Most schema issues don’t come from manual errors — they come from automation that breaks quietly. Your CMS, theme, or plugin might generate structured data for you. But over time, those tools fall out of sync with Google’s guidelines, leading to invisible problems that suppress visibility.
The most common structured data failures
These are the issues we see most often in ecommerce product pages:
Invalid JSON-LD syntax
→ A single missing bracket or comma can break the entire schema block.
Incorrect data types
→ Example: wrapping a URL field in quotation marks turns it into a plain text string (“https://…” instead of <https://…>).
Missing required fields
→ Fields like price, availability, or brand are required for Product schema eligibility in rich results.
Conflicting schema blocks
→ Shopify apps and custom themes often generate multiple overlapping Product schemas, which Google sees as ambiguous.
Not being built for this, native tools can mislead
Platforms like Shopify, Wix, and BigCommerce do generate schema by default — but that doesn’t mean it’s correct:
- Theme updates can overwrite or remove schema.
- Plugins may inject duplicate or outdated markup.
- Native schema generators often lag behind Google’s evolving requirements.
Just because your pages have structured data doesn’t mean they have valid, complete, or non-conflicting data.
There’s a reason these issues go undetected
Unlike feed errors, broken schema doesn’t throw an error in Google Merchant Center. GMC does not validate your on-page structured data. It evaluates feed data and landing page fetchability (e.g., pricing mismatch, missing availability). If your on-page Product schema is broken, GMC doesn’t flag that.
Google Search Console, on the other hand, does show rich result eligibility reports (under Enhancements > Products) and will flag some schema issues — missing fields, invalid format, incorrect nesting.
Manual actions are rare, but automated disqualifications from rich results are not.
Google has two ways of deciding whether your page qualifies for rich results:
1. Manual actions
These are rare and usually tied to spammy or deceptive practices — like marking up fake reviews or misusing schema types. When they happen, Google flags them in Search Console under Manual Actions, and you can submit a reconsideration request.

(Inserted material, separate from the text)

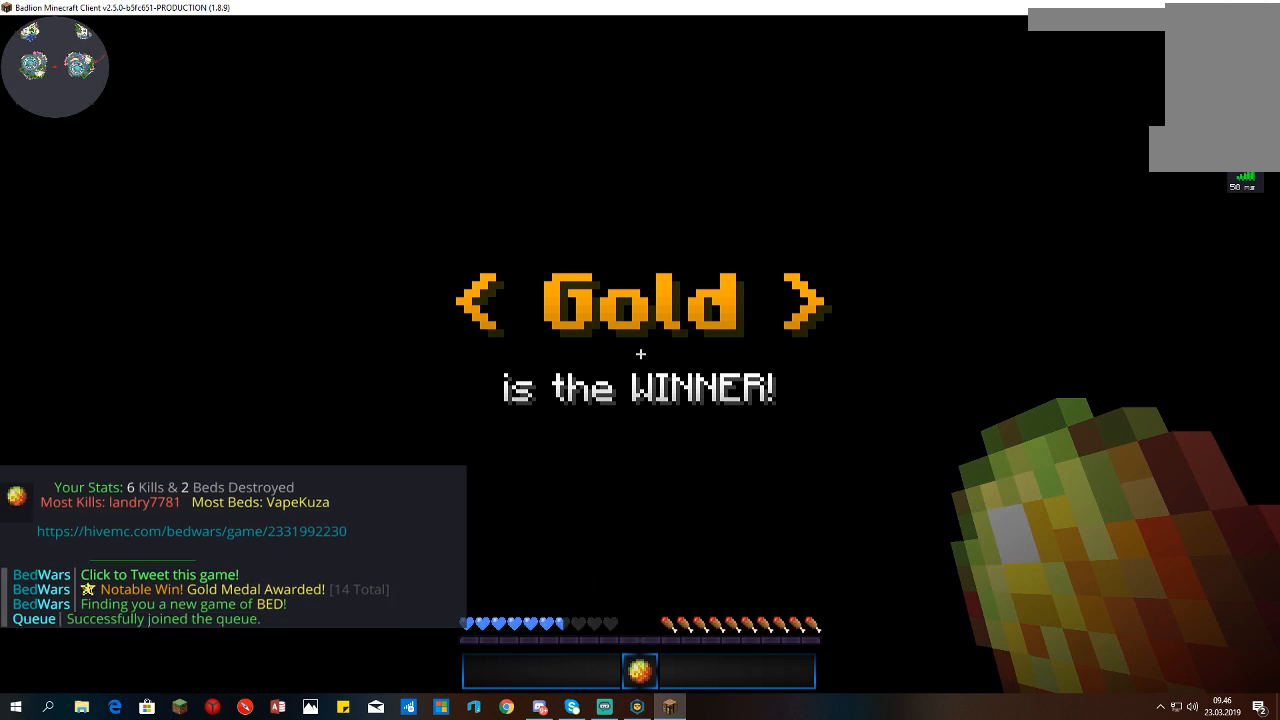
{"keys": [], "mouse": [], "events": []}
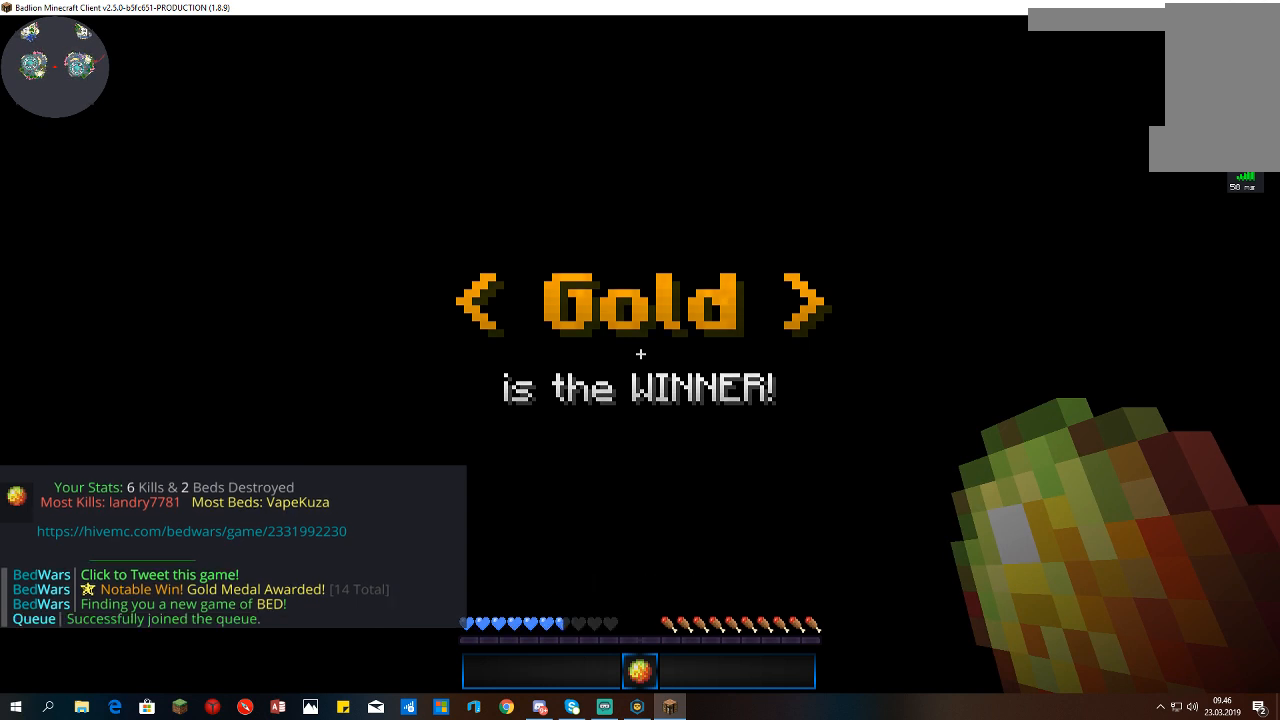
{"keys": [], "mouse": [], "events": []}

- Think: a penalty. Human-reviewed. You’ll know it happened.
2. Automated disqualifications
This is what hits most ecommerce sites. If your structured data is missing required fields, formatted incorrectly, or includes conflicting information, Google simply decides that your page isn’t eligible for enhanced display. It removes the product snippet, review stars, or other rich result features — without notifying you.
- Think: a silent filter. No alerts. No reconsideration process.

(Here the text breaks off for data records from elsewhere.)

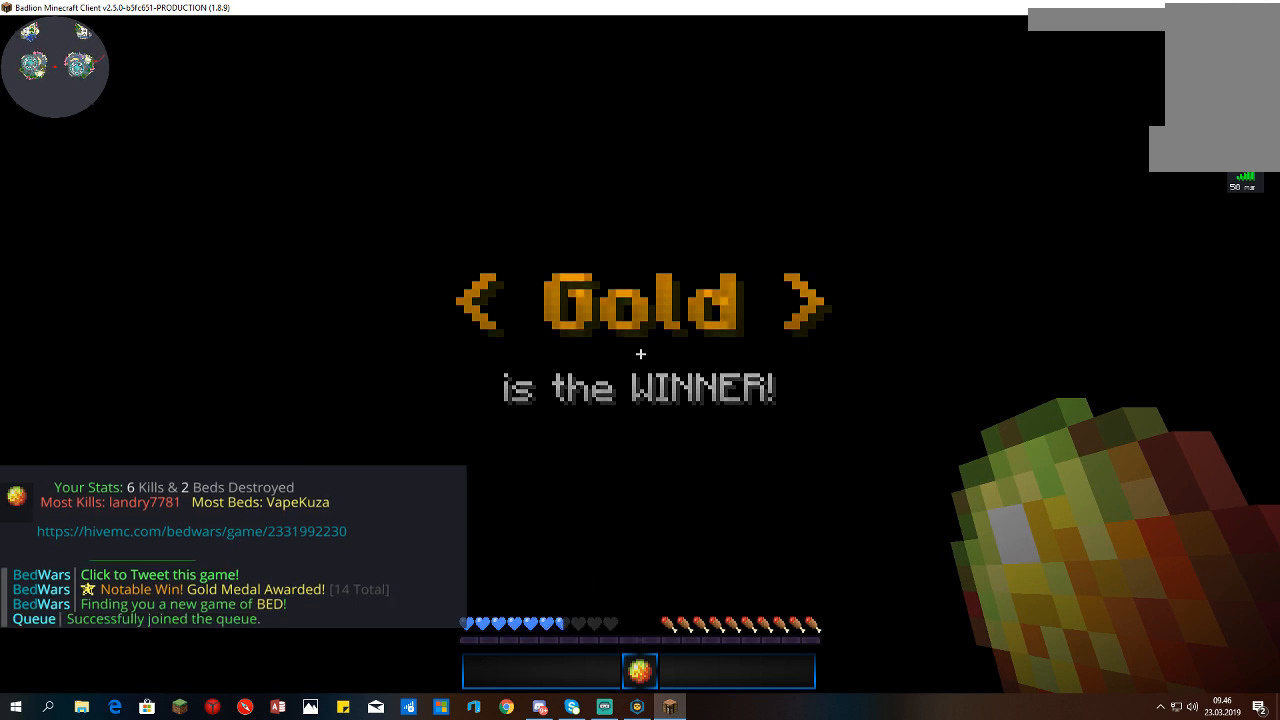
{"keys": [], "mouse": []}
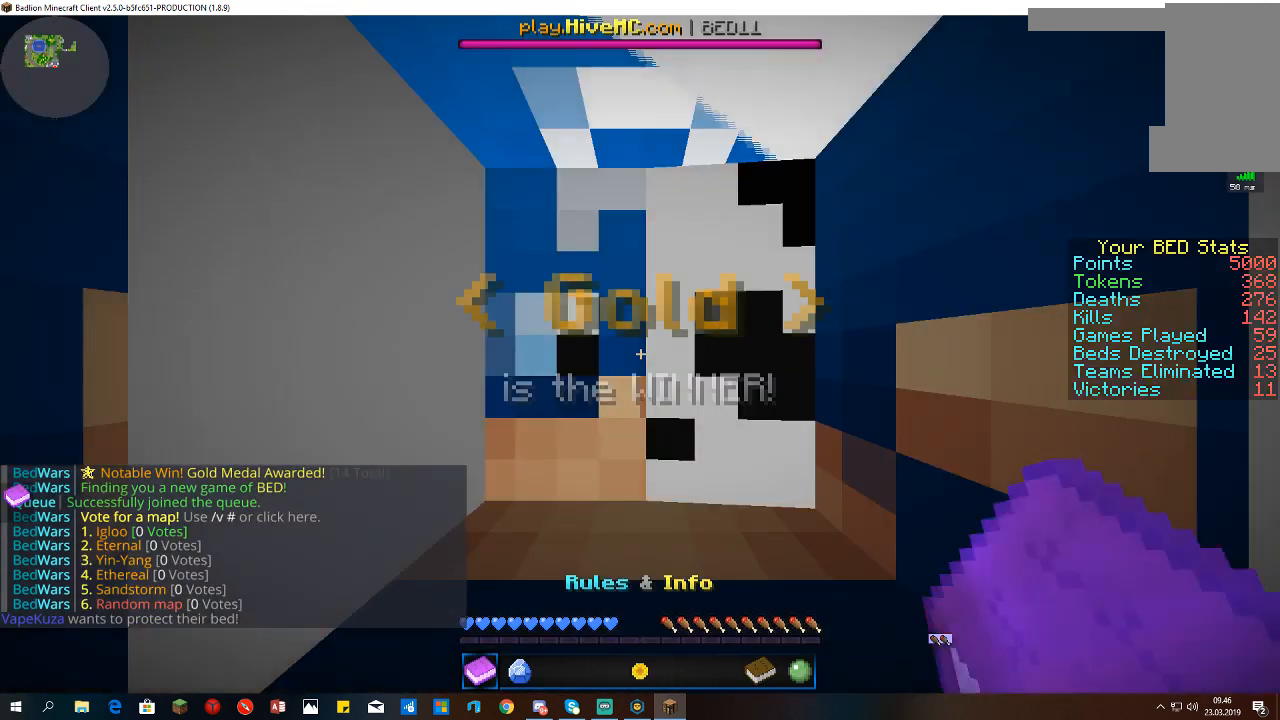
{"keys": [], "mouse": [], "events": []}
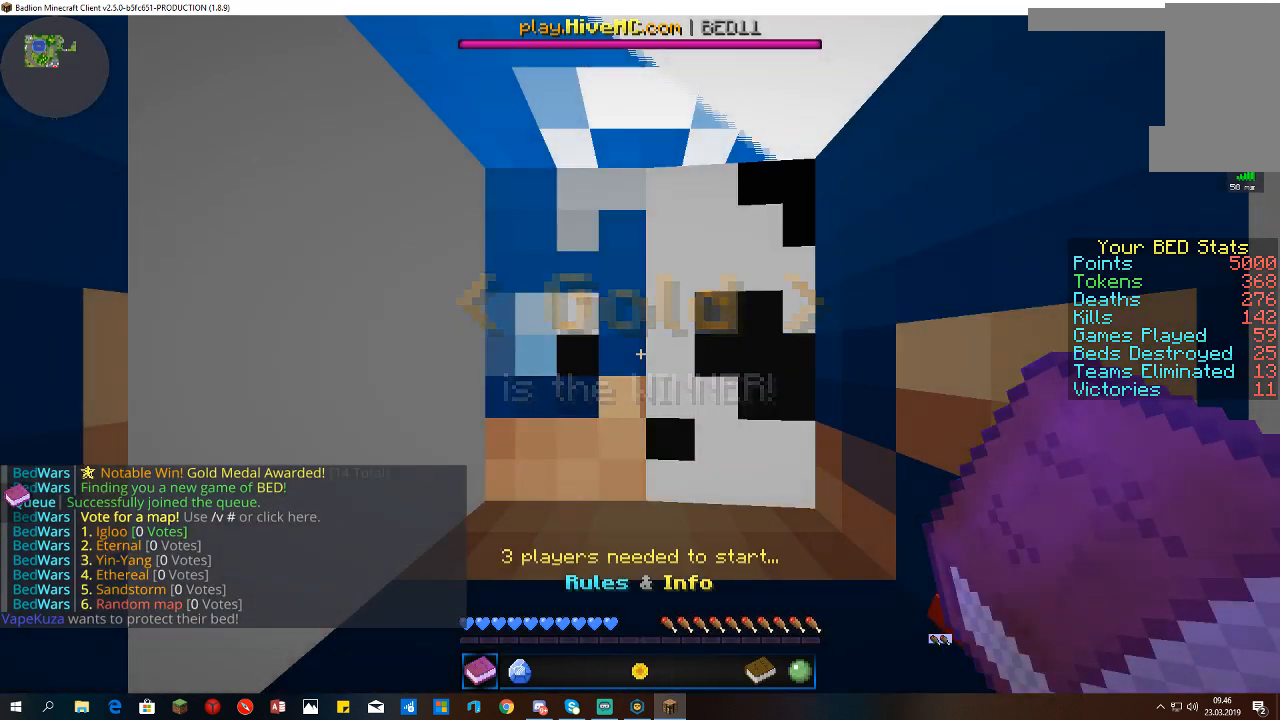
{"keys": [], "mouse": [], "events": []}
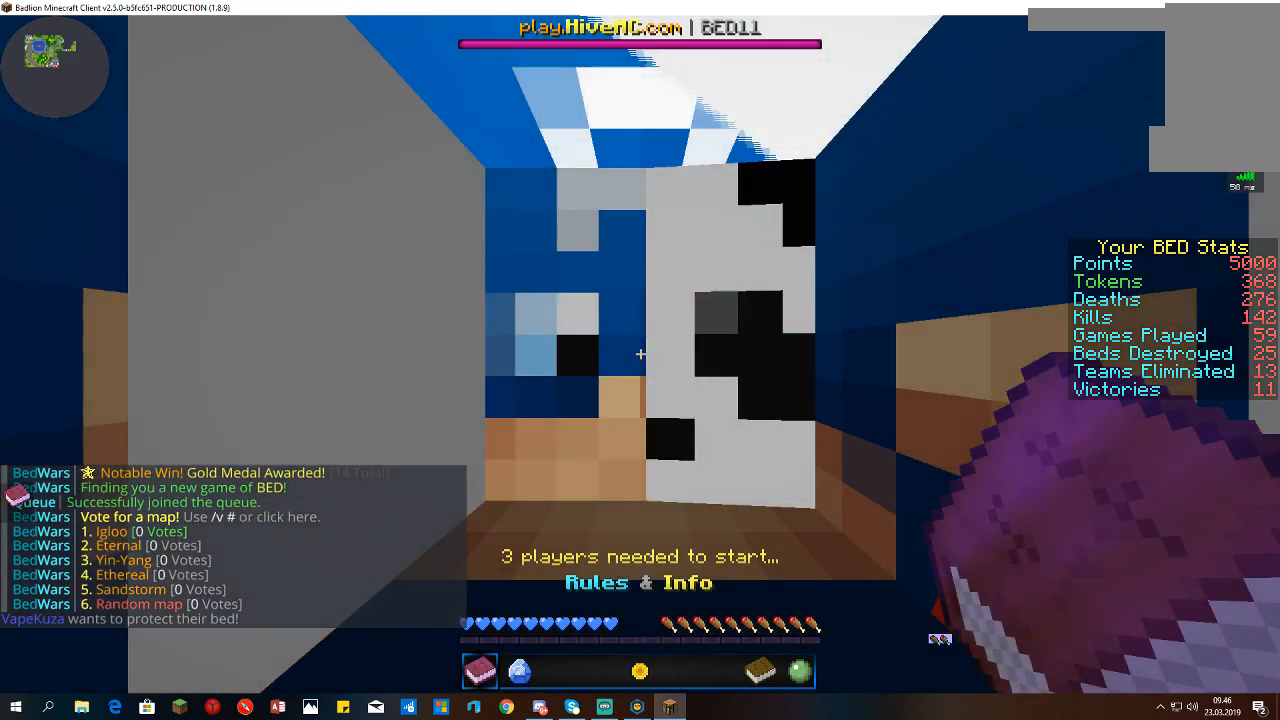
{"keys": [], "mouse": [], "events": []}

So when we say “automated disqualifications are common,” we’re talking about Google quietly stripping enhanced presentation from your listings due to schema issues — not because of shady tactics, but because your markup doesn’t meet eligibility rules.
That’s why most teams miss it:
Schema impacts how listings appear, not whether they rank — so you lose clicks, not positions.
If your PDPs still rank on page 1, but they’re missing price, review stars, or availability in the SERP, your CTR drops — and you may not even notice unless you’re comparing before/after SERP screenshots or running a CTR audit.
It doesn’t break the page visually, so there’s no QA catch.
Your product page looks fine to customers. QA tests for layout, functionality, and maybe SEO tags — not invisible JSON-LD markup buried in the page source.
It’s not included in feed diagnostics, so Shopping advertisers don’t see it.
Advertisers live inside Google Merchant Center and feed tools. If it’s not flagged in Diagnostics, it doesn’t hit their radar — even if it’s silently disqualifying products from organic carousels or Free Listings.
The only way to catch structured data issues is to manually test your pages or audit your output — something most marketers don’t have time (or tools) for.